Communiqué de presse - 13 juillet 2004

Résistance aux antibiotiques : des progrès dans l’état des lieux du problème,
mais des améliorations importantes restent à faire en France.

 

« Gérer les résistances aux antibiotiques, en assurer la maîtrise, c’est d’abord les mesurer ». Tel est l’un des points d’appel du Pr. Benoît Schlemmer, Président du Comité national de suivi du Plan pour préserver l’efficacité des antibiotiques, dans son éditorial du dernier Bulletin épidémiologique hebdomadaire*, consacré à la résistance aux antibiotiques.

La progression de la résistance bactérienne aux antibiotiques est actuellement plus rapide que la découverte de nouveaux antibiotiques. Des progrès ont été faits dans l’identification des mécanismes de résistance et de transmission, dans la surveillance, la détection de l’émergence de nouvelles souches résistantes. Néanmoins, beaucoup reste à faire pour en assurer la maîtrise, notamment par un meilleur usage des antibiotiques en médecine de ville, à l’hôpital et également en médecine vétérinaire. L’effort de surveillance doit se poursuivre notamment sur la consommation des antibiotiques dans les établissements de santé.

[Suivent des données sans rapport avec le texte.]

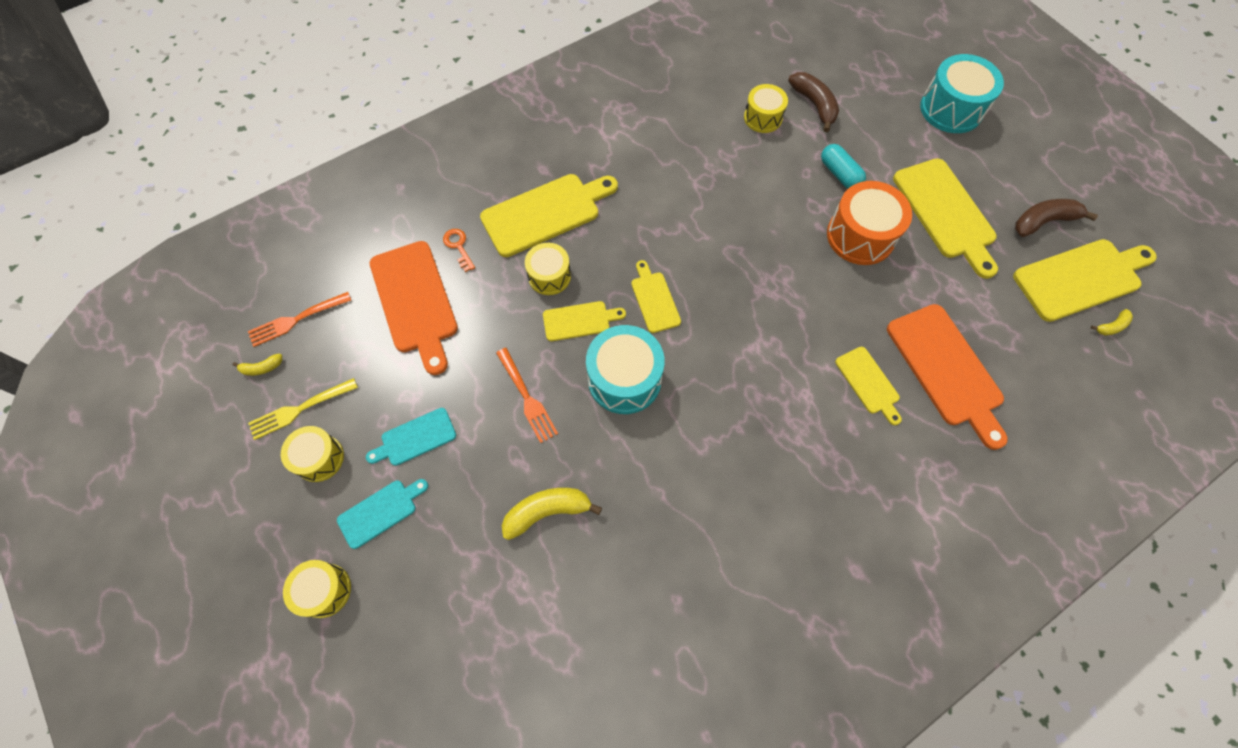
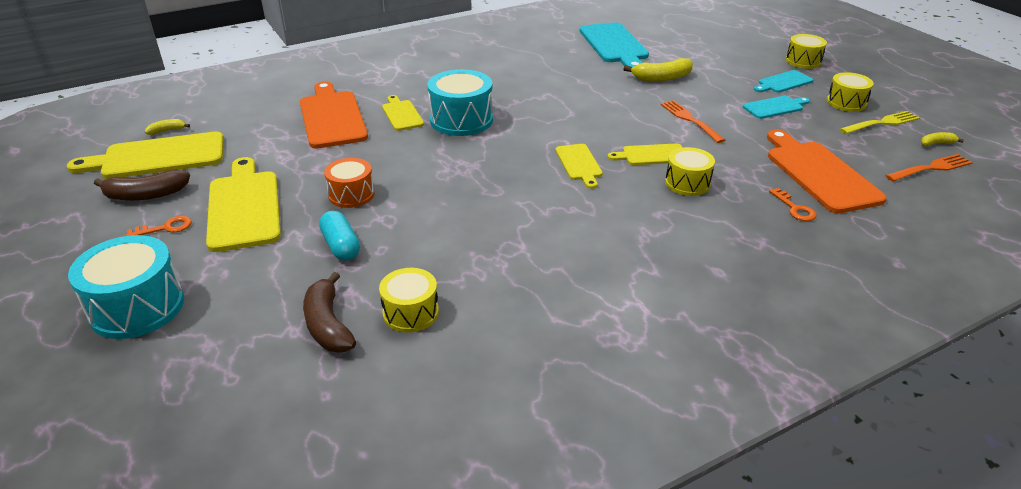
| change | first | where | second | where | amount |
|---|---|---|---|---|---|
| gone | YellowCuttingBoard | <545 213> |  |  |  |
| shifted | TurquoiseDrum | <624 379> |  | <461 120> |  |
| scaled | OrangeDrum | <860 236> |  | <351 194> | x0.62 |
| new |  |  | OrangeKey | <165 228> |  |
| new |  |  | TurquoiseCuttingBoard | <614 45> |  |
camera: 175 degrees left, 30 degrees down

La résistance du pneumocoque à la pénicilline et aux macrolides devient un problème sérieux en Europe car elle tend à se généraliser. La France y occupe le premier rang européen pour la résistance à la pénicilline G et le deuxième, pour les macrolides, comme en témoignent les résultats pour l’année 2002 du système de surveillance européen EARSS (European Antimicrobial Resistance Surveillance System). Cette résistance est, en France, la plus importante chez les enfants de 0 à 4 ans.

La résistance du Staphylocoque doré à la méticilline (SARM) est plus élevée dans les pays du Sud de l’Europe (Grèce 44%, Italie 38%, Portugal 38%, France 33%, Espagne 23%) que dans plusieurs pays du Nord (Pays-Bas, Finlande, Danemark, Suède) où les taux restent inférieurs à 5%. Elle progresse sensiblement au Royaume-Uni. Les pourcentages de résistance de haut niveau à la gentamicine de certains colibacilles (E. faecalis et E. faecium) restent élevés en Europe (médianes de 37-38%), excepté en France (10-15%), en Autriche (17-20%) et en Finlande (< 13%).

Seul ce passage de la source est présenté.